SELECTED EXTRACT:
——————
Section 2.3 Flashcards
Describe the limitations that guaranty funds may have on reimbursements to policyholders
LOB exclusions: [Hint: C-STORM]
* Credit, Surplus lines, Title, Ocean marine, Reinsurance, Mortgage
claims payouts and UEP refund: have stated limits (except claims payouts for WC - WC has no limit)
deductibles:
* claim deductible
* policy deductible
* large net worth deductible (a percentage of an insured’s net worth)
trigger is required:
court must verify insolvency and have placed insurer in receivership
From problem
Unearned premium may not be fully recouped
Claim limit
Claim deductible
Large net worth deductible
Means test/restrictions
Surplus lines don’t qualify
Risk retention groups don’t qualify
May be delay in payments
Trigger of coverage, coverage only begins after a court declares the insurer insolvent
Fund may be exhausted because there is a finite limit (2% of written premium) that can be assessed per a year
Porter Reg
How to calculate an insurer assessment (in event of other state insurer insolvency)?
The other item concerns insurer assessments. If
L = insurer liabilities eligible for recovery after insolvency
NWPA = NWP of insurer A (one of the remaining solvent insurers in state)
NWPtotal = total NWP of remaining solvent insurers in state
then:
Formula: assessmentA = L x NWPA / NWPtotal
Porter Reg
Fully describe the process used by guaranty funds to assess insurers
Post-Solvency Assessment:
* Regulator determines the amount of funds needed
* Regulator charges assessment to remaining insurers based on market share
* Assessments are capped at a % of WP and can recur for multiple years
Porter Reg
What would be advantages/disadvantages of having the guaranty fund pre-funded (perhaps a yearly payment from all insurers of 1-2% of premium)?
Advantages:
* The funds would be ready when an insolvency happens if they are prefunded (quicker relief for policyholders)
* The fund can earn investment income on the assessments collected over time, lowering
the amount required from insurers
* The pre-funding method would guarantee the fund is funded at all times
* Increase speed of claim payment when insolvency occurs
* Less admin cost after insolvency
* Increased protection for policyholders since a reserve can be built up
* Less disruptive than large assessment after insolvency
* Insurers can anticipate cost upfront and plan accordingly
* State can invest the funds and earn investment income
* Future insolvent insurers also contribute to the fund, which may be more fair
Disadvantages:
* Prefunding can incur expenses for insurers for a fund that might not even be used, which would increase costs that trickle down to policyholders through rates
* Determining the actual percent of written premium would be difficult (fund may end upover/under-funded)
——————
DATASET EXCERPTS:
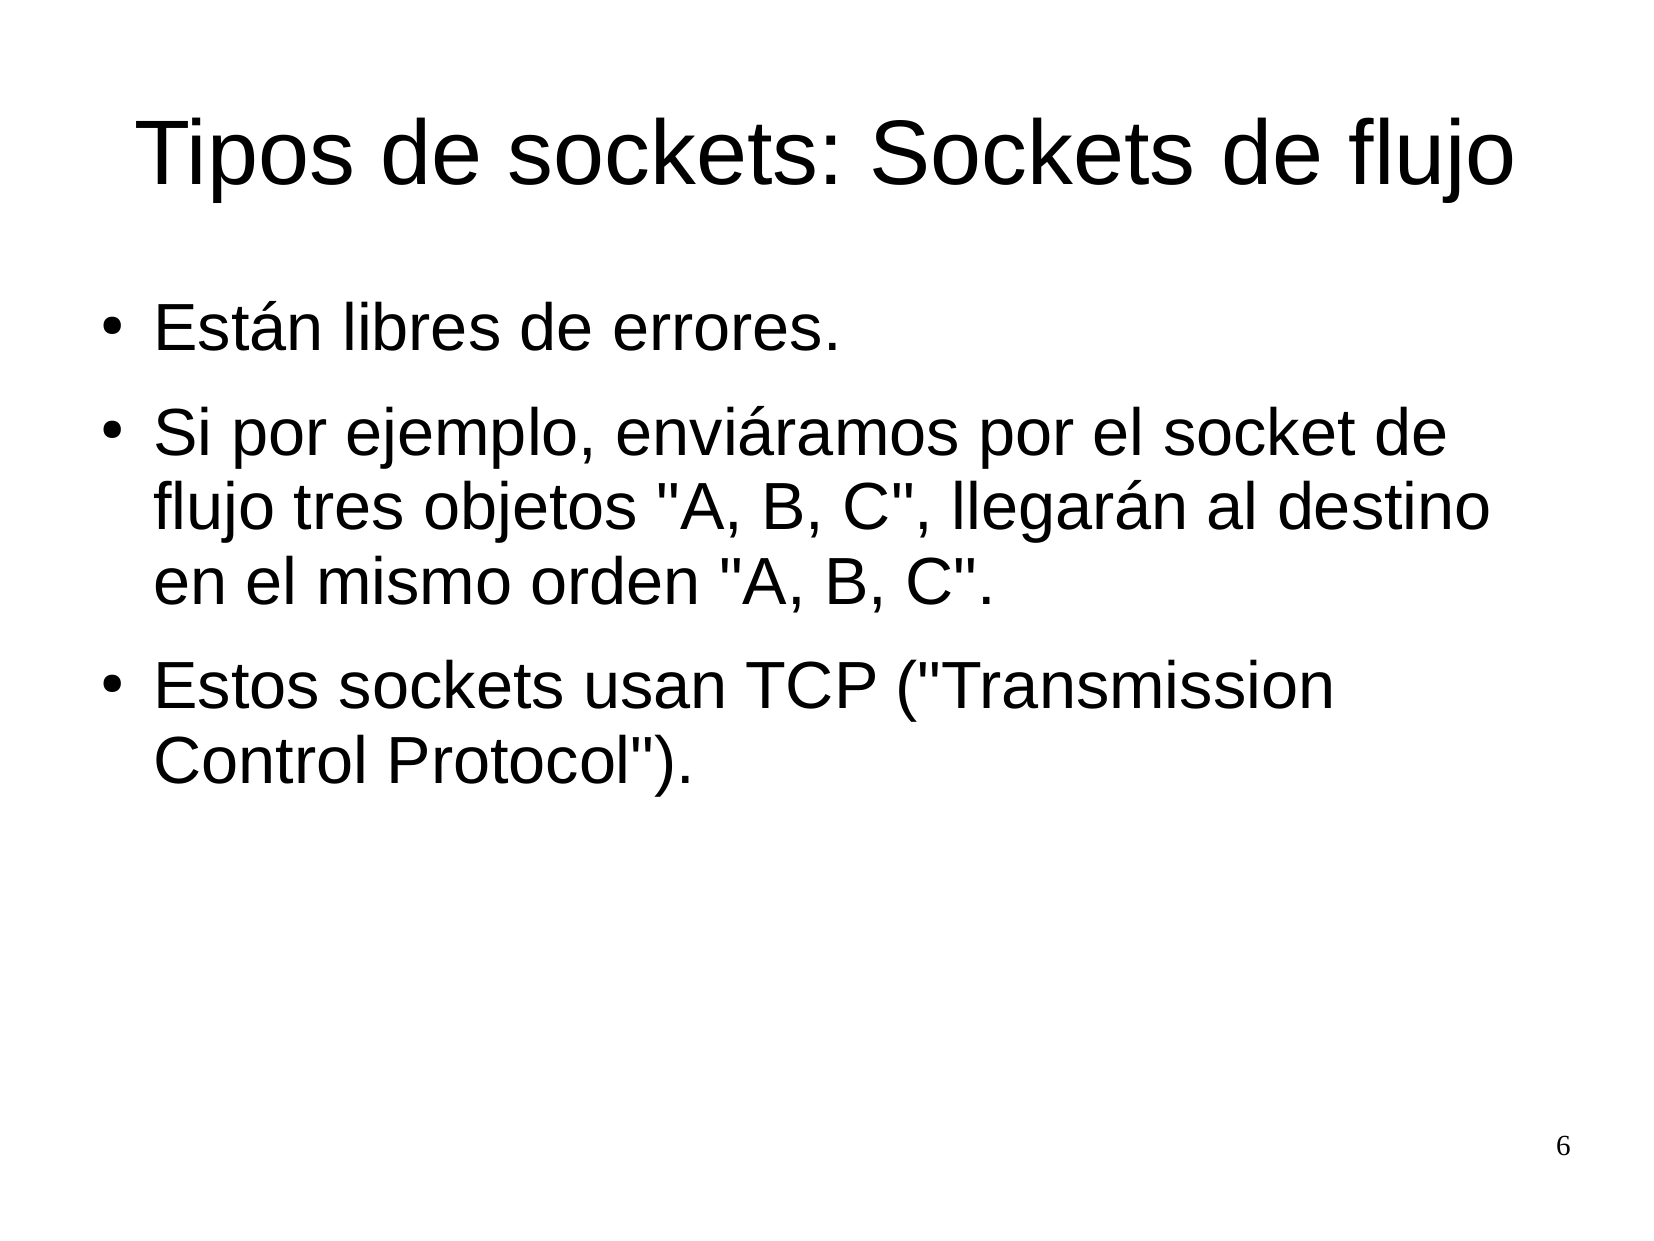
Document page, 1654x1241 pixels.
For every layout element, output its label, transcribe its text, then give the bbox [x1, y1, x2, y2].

list Están libres de errores. Si por ejemplo, enviáramos por el socket de flujo tres objetos "A, B, C", llegarán al destino en el mismo orden "A, B, C". Estos sockets usan TCP ("Transmission Control Protocol"). [82, 290, 1538, 1010]
title Tipos de sockets: Sockets de flujo [82, 49, 1571, 257]
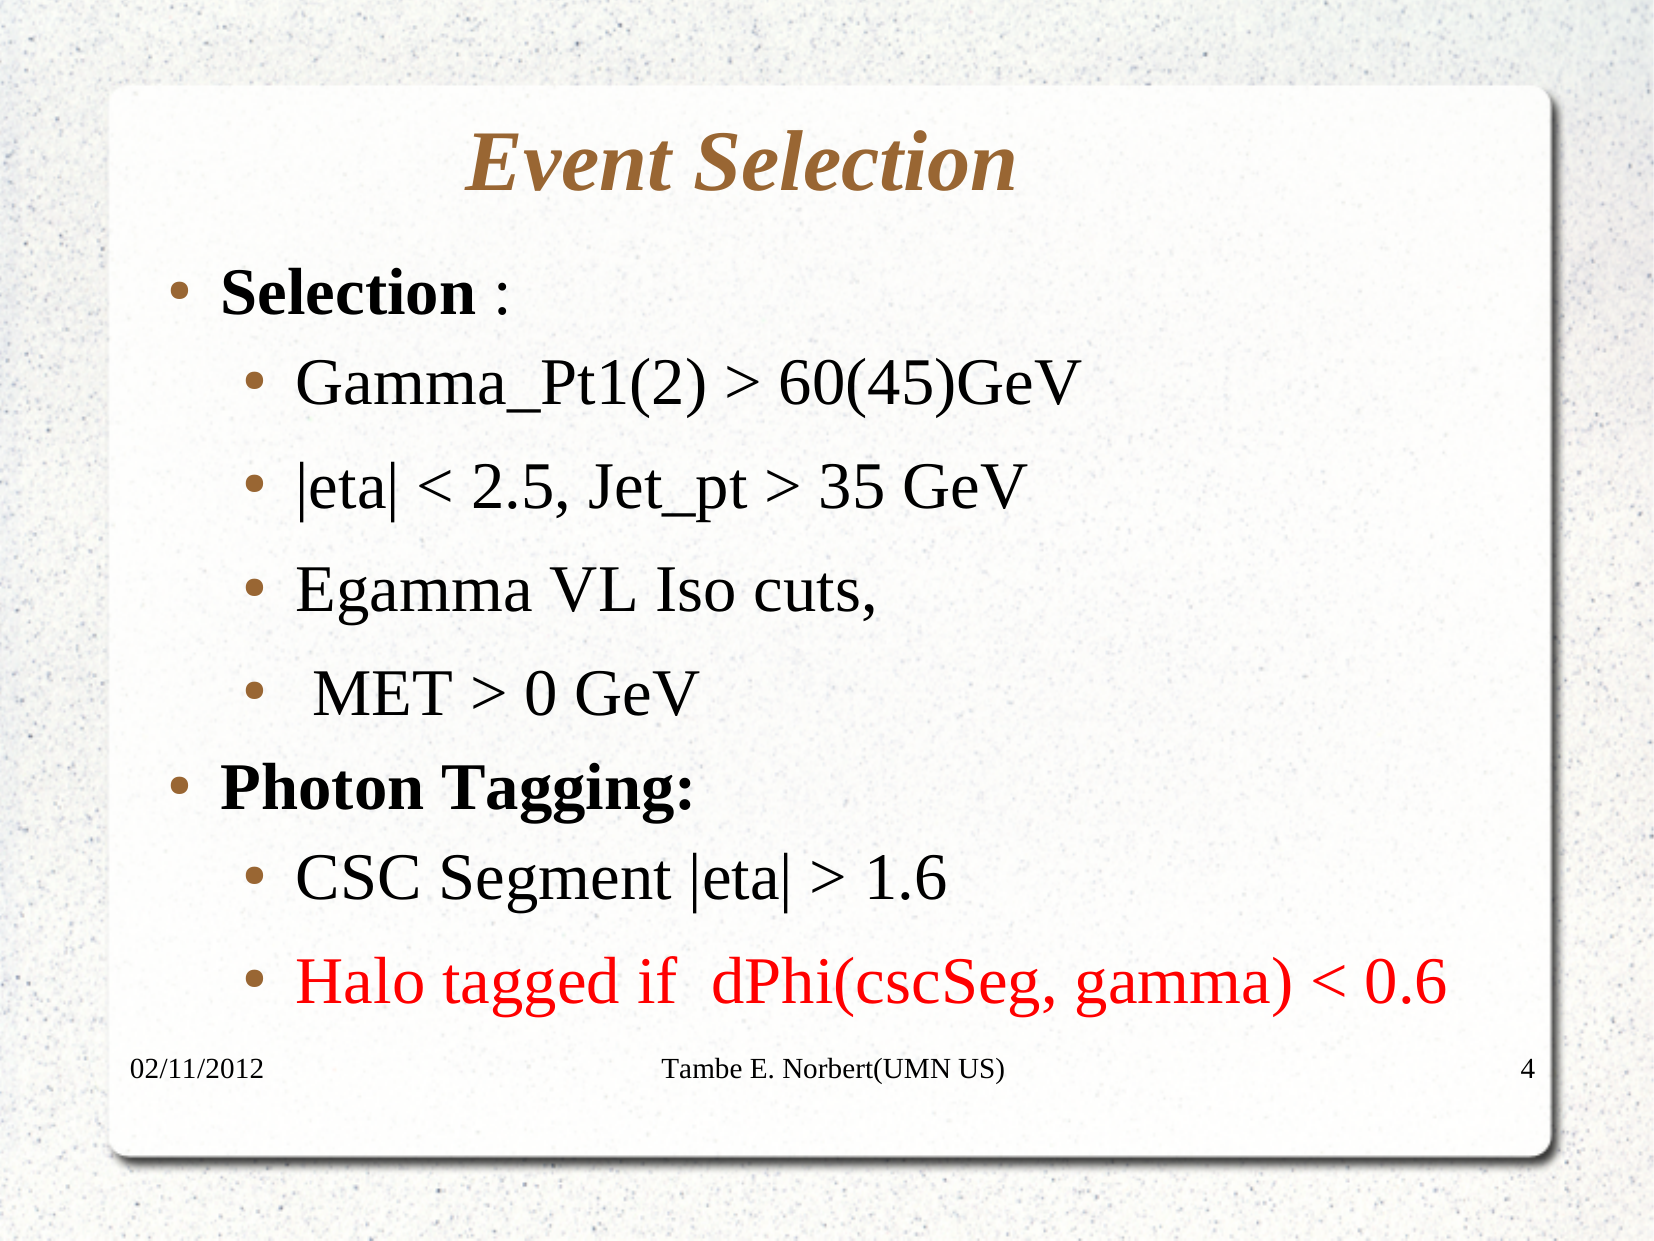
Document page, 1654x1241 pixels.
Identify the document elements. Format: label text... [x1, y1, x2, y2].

list Selection : [150, 255, 1449, 712]
picture [0, 0, 1654, 1241]
list Gamma_Pt1(2) > 60(45)GeV |eta| < 2.5, Jet_pt > 35 GeV Egamma VL Iso cuts, MET > 0 GeV [225, 345, 1516, 736]
title Event Selection [195, 90, 1291, 234]
list Photon Tagging: [150, 750, 1518, 1141]
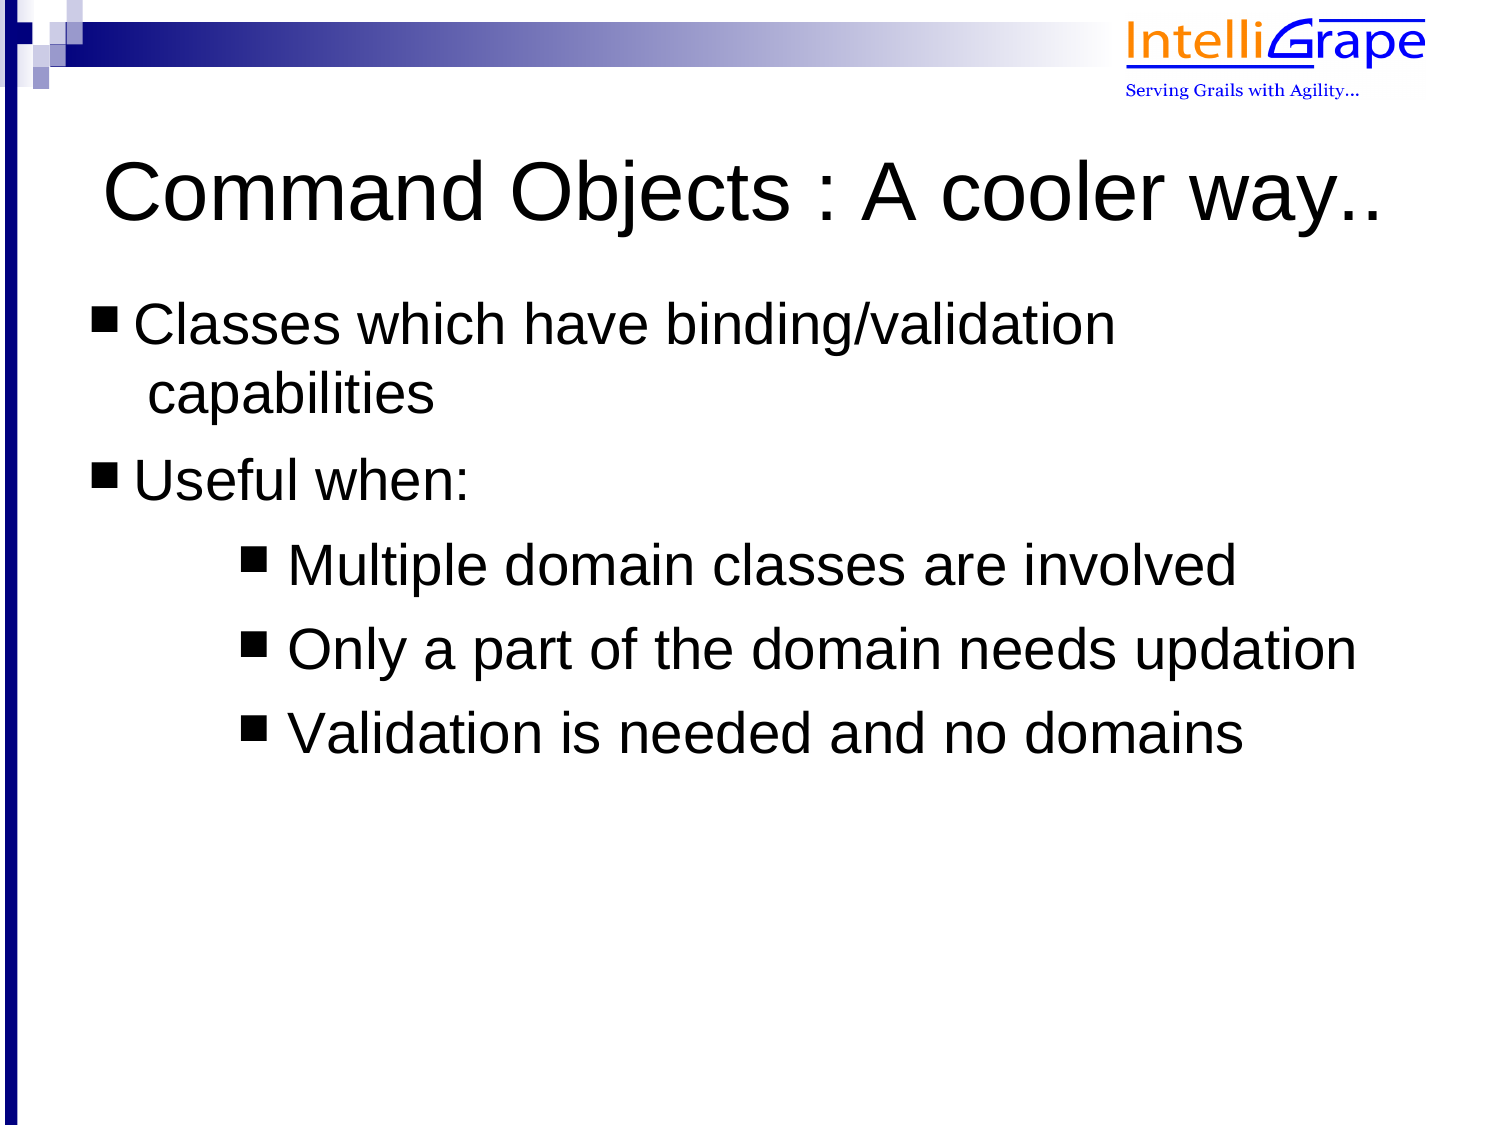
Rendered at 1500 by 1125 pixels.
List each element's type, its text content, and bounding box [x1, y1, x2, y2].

list Classes which have binding/validation capabilities Useful when: Multiple domain classes are involved Only a part of the domain needs updation Validation is needed and no domains [76, 278, 1426, 1034]
title Command Objects : A cooler way.. [75, 74, 1424, 300]
picture [1125, 12, 1425, 100]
——————
JOB 1:
Answer these from the guaranty fund flashcards:
(a) Which line of business has no limit on claims payouts?
(b) What finite limit on assessments per year is given?
(c) What must a court do before the trigger is met?
JOB 2:
Revise the part of the guaranty fund flashcards that opens with the words containing "NWPtotal = total" and closes with "1-2% of premium)?", putting "share of written premium" in place of "market share".
The lines are not needed for any of this.

COMPLETE OUTPUT 1:
(a) WC (workers' compensation)
(b) 2% of written premium
(c) Verify insolvency and place the insurer in receivership

COMPLETE OUTPUT 2:
NWPtotal = total NWP of remaining solvent insurers in state
then:
Formula: assessmentA = L x NWPA / NWPtotal
Porter Reg
Fully describe the process used by guaranty funds to assess insurers
Post-Solvency Assessment:
* Regulator determines the amount of funds needed
* Regulator charges assessment to remaining insurers based on share of written premium
* Assessments are capped at a % of WP and can recur for multiple years
Porter Reg
What would be advantages/disadvantages of having the guaranty fund pre-funded (perhaps a yearly payment from all insurers of 1-2% of premium)?